→ **TASK REQUIREMENTS**
Exactly as given, reproduce the records in full.

→ **DATA FOR THE TASK**
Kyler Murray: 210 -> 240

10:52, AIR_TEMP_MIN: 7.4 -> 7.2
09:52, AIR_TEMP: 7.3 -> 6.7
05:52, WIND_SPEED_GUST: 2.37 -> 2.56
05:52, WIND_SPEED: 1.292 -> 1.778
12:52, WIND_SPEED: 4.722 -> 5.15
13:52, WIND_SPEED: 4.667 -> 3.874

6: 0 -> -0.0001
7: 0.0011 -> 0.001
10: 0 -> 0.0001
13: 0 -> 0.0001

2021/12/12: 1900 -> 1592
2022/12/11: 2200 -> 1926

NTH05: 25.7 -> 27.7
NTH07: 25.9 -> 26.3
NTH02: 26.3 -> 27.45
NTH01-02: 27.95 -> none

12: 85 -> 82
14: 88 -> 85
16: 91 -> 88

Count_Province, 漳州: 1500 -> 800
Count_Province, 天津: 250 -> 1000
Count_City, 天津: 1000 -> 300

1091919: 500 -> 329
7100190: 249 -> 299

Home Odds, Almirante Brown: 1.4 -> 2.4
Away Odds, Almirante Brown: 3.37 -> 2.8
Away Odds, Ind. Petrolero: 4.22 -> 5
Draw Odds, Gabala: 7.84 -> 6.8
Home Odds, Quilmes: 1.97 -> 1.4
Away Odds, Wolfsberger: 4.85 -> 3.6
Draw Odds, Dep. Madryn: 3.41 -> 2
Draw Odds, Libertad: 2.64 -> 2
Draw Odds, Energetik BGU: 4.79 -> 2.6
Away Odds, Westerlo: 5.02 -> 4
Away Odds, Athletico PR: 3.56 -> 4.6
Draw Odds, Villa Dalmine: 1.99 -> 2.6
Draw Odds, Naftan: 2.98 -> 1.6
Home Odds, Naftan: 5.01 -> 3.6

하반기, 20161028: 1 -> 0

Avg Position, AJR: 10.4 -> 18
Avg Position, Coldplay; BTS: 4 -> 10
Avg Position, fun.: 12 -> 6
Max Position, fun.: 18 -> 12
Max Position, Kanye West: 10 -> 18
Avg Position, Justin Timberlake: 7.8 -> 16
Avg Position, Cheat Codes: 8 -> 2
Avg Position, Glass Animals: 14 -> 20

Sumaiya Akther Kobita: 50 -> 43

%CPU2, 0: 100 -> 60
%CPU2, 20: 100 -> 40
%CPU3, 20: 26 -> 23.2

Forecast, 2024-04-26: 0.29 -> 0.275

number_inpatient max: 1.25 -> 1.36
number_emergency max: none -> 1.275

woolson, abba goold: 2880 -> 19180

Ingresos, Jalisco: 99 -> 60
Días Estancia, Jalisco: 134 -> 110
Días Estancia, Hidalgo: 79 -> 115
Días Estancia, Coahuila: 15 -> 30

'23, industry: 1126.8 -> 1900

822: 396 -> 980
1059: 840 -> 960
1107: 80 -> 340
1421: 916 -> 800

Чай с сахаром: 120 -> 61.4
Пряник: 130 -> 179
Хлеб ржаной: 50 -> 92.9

→ **ANSWER SECTION**
Kyler Murray: 210 -> 240

10:52, AIR_TEMP_MIN: 7.4 -> 7.2
09:52, AIR_TEMP: 7.3 -> 6.7
05:52, WIND_SPEED_GUST: 2.37 -> 2.56
05:52, WIND_SPEED: 1.292 -> 1.778
12:52, WIND_SPEED: 4.722 -> 5.15
13:52, WIND_SPEED: 4.667 -> 3.874

6: 0 -> -0.0001
7: 0.0011 -> 0.001
10: 0 -> 0.0001
13: 0 -> 0.0001

2021/12/12: 1900 -> 1592
2022/12/11: 2200 -> 1926

NTH05: 25.7 -> 27.7
NTH07: 25.9 -> 26.3
NTH02: 26.3 -> 27.45
NTH01-02: 27.95 -> none

12: 85 -> 82
14: 88 -> 85
16: 91 -> 88

Count_Province, 漳州: 1500 -> 800
Count_Province, 天津: 250 -> 1000
Count_City, 天津: 1000 -> 300

1091919: 500 -> 329
7100190: 249 -> 299

Home Odds, Almirante Brown: 1.4 -> 2.4
Away Odds, Almirante Brown: 3.37 -> 2.8
Away Odds, Ind. Petrolero: 4.22 -> 5
Draw Odds, Gabala: 7.84 -> 6.8
Home Odds, Quilmes: 1.97 -> 1.4
Away Odds, Wolfsberger: 4.85 -> 3.6
Draw Odds, Dep. Madryn: 3.41 -> 2
Draw Odds, Libertad: 2.64 -> 2
Draw Odds, Energetik BGU: 4.79 -> 2.6
Away Odds, Westerlo: 5.02 -> 4
Away Odds, Athletico PR: 3.56 -> 4.6
Draw Odds, Villa Dalmine: 1.99 -> 2.6
Draw Odds, Naftan: 2.98 -> 1.6
Home Odds, Naftan: 5.01 -> 3.6

하반기, 20161028: 1 -> 0

Avg Position, AJR: 10.4 -> 18
Avg Position, Coldplay; BTS: 4 -> 10
Avg Position, fun.: 12 -> 6
Max Position, fun.: 18 -> 12
Max Position, Kanye West: 10 -> 18
Avg Position, Justin Timberlake: 7.8 -> 16
Avg Position, Cheat Codes: 8 -> 2
Avg Position, Glass Animals: 14 -> 20

Sumaiya Akther Kobita: 50 -> 43

%CPU2, 0: 100 -> 60
%CPU2, 20: 100 -> 40
%CPU3, 20: 26 -> 23.2

Forecast, 2024-04-26: 0.29 -> 0.275

number_inpatient max: 1.25 -> 1.36
number_emergency max: none -> 1.275

woolson, abba goold: 2880 -> 19180

Ingresos, Jalisco: 99 -> 60
Días Estancia, Jalisco: 134 -> 110
Días Estancia, Hidalgo: 79 -> 115
Días Estancia, Coahuila: 15 -> 30

'23, industry: 1126.8 -> 1900

822: 396 -> 980
1059: 840 -> 960
1107: 80 -> 340
1421: 916 -> 800

Чай с сахаром: 120 -> 61.4
Пряник: 130 -> 179
Хлеб ржаной: 50 -> 92.9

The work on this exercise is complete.